* _EXERCISE BRIEF_
Search the data below for the word "lines" and copy each line that holds it.

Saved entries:
--- START ---
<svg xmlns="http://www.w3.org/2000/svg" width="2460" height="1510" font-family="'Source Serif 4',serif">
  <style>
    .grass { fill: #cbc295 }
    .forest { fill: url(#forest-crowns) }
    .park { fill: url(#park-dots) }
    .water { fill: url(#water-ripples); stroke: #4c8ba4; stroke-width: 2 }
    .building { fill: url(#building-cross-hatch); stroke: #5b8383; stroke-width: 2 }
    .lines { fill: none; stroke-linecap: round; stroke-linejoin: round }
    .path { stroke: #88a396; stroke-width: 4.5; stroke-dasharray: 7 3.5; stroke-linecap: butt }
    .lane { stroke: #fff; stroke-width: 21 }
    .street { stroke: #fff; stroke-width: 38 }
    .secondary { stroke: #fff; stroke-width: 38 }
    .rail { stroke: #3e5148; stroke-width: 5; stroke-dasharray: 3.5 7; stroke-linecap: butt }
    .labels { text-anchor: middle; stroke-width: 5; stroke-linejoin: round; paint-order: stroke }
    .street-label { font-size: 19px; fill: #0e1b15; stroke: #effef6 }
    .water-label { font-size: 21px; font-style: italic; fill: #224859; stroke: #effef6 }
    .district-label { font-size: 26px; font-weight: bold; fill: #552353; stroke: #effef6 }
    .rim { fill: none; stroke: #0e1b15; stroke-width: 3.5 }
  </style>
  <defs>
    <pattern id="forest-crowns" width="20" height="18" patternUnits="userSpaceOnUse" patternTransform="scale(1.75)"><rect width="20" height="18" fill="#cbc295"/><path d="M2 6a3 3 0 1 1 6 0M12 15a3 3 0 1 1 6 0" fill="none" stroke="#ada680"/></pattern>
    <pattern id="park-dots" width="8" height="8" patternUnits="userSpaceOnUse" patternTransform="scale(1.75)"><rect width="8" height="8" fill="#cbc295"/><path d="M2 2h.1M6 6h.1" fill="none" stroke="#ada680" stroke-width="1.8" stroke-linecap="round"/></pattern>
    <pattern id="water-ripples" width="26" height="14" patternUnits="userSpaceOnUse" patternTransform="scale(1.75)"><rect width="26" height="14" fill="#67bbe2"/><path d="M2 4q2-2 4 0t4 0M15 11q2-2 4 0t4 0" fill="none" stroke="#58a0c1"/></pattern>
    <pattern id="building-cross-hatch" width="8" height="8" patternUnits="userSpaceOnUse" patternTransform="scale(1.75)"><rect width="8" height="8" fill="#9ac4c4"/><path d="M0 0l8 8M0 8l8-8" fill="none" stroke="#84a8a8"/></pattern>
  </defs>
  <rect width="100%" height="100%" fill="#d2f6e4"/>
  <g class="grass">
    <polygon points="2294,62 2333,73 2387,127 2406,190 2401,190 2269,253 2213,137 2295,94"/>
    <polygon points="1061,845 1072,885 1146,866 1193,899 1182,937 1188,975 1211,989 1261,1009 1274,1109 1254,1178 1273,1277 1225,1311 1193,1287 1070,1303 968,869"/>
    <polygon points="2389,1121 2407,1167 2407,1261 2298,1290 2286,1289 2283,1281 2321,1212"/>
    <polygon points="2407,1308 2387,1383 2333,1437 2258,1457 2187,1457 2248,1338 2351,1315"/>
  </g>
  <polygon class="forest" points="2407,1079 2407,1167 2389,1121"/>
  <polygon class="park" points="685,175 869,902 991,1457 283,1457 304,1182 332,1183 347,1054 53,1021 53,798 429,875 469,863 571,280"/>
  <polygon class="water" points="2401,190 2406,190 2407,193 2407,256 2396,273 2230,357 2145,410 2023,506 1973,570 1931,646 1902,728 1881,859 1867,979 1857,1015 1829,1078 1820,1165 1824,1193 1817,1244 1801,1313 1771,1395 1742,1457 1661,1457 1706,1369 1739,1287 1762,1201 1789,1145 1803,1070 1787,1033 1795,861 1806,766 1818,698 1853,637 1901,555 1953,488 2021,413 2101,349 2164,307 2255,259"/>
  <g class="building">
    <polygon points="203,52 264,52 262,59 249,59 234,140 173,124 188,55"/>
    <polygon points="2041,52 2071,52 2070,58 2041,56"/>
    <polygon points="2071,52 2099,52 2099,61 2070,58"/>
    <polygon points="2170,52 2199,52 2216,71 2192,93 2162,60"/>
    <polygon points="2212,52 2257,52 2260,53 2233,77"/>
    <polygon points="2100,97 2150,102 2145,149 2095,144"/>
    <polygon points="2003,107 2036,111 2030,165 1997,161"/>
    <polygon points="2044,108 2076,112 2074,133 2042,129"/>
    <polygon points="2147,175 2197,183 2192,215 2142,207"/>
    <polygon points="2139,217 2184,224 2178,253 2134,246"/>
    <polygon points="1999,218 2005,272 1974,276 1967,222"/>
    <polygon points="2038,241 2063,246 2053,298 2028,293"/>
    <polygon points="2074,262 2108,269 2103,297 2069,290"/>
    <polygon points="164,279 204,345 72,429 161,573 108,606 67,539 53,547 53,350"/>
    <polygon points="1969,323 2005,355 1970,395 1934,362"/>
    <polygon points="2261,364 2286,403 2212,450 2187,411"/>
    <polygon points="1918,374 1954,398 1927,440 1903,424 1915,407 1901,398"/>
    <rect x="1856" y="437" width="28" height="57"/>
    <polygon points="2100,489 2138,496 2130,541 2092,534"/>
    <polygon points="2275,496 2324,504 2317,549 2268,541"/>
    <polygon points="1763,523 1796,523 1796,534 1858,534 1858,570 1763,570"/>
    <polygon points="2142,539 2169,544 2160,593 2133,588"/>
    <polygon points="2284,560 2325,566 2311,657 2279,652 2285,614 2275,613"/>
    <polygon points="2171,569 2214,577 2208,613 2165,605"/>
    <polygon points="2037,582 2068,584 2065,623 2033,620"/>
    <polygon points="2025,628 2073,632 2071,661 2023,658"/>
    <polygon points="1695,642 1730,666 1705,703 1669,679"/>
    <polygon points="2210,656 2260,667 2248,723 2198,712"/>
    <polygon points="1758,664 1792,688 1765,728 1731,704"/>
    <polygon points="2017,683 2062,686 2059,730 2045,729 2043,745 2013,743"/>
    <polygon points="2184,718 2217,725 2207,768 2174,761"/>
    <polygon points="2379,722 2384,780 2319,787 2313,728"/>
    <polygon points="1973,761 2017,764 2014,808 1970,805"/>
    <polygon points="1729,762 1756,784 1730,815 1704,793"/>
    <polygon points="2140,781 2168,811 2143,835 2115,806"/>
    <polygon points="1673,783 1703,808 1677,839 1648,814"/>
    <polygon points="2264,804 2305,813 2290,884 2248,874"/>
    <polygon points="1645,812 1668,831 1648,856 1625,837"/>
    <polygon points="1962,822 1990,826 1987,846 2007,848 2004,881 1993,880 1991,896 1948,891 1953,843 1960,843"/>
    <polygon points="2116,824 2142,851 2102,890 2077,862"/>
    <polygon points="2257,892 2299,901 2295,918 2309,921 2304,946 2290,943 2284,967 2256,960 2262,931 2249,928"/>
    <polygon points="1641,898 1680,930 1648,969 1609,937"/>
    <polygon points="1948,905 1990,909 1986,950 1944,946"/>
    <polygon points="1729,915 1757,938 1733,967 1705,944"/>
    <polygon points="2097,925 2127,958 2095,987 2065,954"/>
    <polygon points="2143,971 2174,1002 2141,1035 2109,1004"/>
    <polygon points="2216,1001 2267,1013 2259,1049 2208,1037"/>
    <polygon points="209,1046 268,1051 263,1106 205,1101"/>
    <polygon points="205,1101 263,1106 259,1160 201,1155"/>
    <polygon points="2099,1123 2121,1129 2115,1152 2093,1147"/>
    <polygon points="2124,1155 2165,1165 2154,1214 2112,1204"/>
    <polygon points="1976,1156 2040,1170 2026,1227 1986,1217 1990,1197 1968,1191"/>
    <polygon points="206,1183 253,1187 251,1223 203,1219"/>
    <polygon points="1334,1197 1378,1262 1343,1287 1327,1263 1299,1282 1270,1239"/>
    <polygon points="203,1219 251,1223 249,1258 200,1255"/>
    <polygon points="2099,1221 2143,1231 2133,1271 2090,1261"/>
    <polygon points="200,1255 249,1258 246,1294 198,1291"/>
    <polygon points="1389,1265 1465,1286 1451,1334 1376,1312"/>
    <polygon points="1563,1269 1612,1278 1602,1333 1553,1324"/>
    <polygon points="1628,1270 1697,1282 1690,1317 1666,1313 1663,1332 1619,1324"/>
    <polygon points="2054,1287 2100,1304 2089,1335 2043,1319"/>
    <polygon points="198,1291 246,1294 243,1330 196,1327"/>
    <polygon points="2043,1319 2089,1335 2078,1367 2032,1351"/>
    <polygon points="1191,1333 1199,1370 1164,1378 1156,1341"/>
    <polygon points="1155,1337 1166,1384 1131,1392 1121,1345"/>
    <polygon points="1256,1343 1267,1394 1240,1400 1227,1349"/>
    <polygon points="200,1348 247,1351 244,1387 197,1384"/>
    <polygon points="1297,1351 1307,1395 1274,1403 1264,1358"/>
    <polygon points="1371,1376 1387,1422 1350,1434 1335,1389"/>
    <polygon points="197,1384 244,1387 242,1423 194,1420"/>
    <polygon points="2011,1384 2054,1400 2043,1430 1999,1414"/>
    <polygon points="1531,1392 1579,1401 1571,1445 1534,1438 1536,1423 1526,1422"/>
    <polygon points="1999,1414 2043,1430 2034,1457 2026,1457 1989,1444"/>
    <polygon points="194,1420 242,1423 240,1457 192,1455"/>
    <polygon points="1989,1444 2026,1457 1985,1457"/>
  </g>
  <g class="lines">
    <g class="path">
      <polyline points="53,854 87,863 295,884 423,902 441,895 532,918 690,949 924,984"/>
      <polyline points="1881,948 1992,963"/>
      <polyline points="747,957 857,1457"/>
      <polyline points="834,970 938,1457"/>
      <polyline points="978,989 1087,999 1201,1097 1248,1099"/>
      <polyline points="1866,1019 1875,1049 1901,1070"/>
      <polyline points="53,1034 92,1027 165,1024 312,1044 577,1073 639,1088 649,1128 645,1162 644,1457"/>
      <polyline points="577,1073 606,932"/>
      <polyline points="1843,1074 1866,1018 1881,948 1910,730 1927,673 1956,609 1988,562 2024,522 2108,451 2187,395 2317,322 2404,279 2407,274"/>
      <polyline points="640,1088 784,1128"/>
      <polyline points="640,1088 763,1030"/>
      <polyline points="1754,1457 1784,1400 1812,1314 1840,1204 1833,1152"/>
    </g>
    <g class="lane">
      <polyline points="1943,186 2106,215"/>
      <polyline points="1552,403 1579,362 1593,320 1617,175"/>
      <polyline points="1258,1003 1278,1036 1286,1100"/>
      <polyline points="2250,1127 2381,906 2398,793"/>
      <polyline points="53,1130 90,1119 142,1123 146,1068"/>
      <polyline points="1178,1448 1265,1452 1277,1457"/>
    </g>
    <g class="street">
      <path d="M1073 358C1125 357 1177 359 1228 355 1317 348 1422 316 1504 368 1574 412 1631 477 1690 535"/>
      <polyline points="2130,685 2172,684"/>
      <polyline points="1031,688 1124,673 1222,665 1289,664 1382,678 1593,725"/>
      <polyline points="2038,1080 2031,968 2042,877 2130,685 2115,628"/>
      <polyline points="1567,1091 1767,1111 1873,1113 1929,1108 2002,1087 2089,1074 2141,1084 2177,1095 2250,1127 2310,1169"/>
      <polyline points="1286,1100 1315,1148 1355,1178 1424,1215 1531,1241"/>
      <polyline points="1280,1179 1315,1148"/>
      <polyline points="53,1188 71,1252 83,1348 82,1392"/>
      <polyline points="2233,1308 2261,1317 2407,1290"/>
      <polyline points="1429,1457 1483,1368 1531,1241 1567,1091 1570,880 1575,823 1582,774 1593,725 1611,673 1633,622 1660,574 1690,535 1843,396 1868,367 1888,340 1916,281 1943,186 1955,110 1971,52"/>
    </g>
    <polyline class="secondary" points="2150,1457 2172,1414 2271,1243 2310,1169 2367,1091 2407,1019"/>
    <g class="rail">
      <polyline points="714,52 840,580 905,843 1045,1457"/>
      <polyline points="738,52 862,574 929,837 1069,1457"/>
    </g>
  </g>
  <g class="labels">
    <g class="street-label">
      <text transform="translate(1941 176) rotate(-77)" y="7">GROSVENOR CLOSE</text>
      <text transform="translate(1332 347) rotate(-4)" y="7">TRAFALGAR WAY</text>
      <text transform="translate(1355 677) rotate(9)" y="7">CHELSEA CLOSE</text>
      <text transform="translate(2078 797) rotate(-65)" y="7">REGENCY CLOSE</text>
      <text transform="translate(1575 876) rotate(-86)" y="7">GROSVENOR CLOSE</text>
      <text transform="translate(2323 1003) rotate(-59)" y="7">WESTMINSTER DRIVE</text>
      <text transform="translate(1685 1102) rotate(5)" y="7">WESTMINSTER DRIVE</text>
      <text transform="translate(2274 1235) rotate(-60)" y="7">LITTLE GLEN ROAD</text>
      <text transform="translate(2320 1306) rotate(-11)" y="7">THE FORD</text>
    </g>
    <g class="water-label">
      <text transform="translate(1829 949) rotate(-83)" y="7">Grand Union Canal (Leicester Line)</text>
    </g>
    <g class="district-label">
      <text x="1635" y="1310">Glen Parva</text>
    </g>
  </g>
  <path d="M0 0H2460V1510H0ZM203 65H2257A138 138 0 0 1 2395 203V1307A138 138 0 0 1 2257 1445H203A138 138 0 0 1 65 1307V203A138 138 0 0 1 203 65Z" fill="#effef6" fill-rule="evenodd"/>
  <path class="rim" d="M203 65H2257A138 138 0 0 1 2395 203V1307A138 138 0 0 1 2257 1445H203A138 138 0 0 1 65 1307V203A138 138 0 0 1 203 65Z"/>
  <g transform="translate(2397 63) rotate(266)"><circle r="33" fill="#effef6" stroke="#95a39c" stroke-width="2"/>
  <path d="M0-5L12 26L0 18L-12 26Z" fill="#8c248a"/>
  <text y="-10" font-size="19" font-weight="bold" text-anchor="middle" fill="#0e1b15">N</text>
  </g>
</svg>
--- END ---
* _SOLUTION_
    .lines { fill: none; stroke-linecap: round; stroke-linejoin: round }
  <g class="lines">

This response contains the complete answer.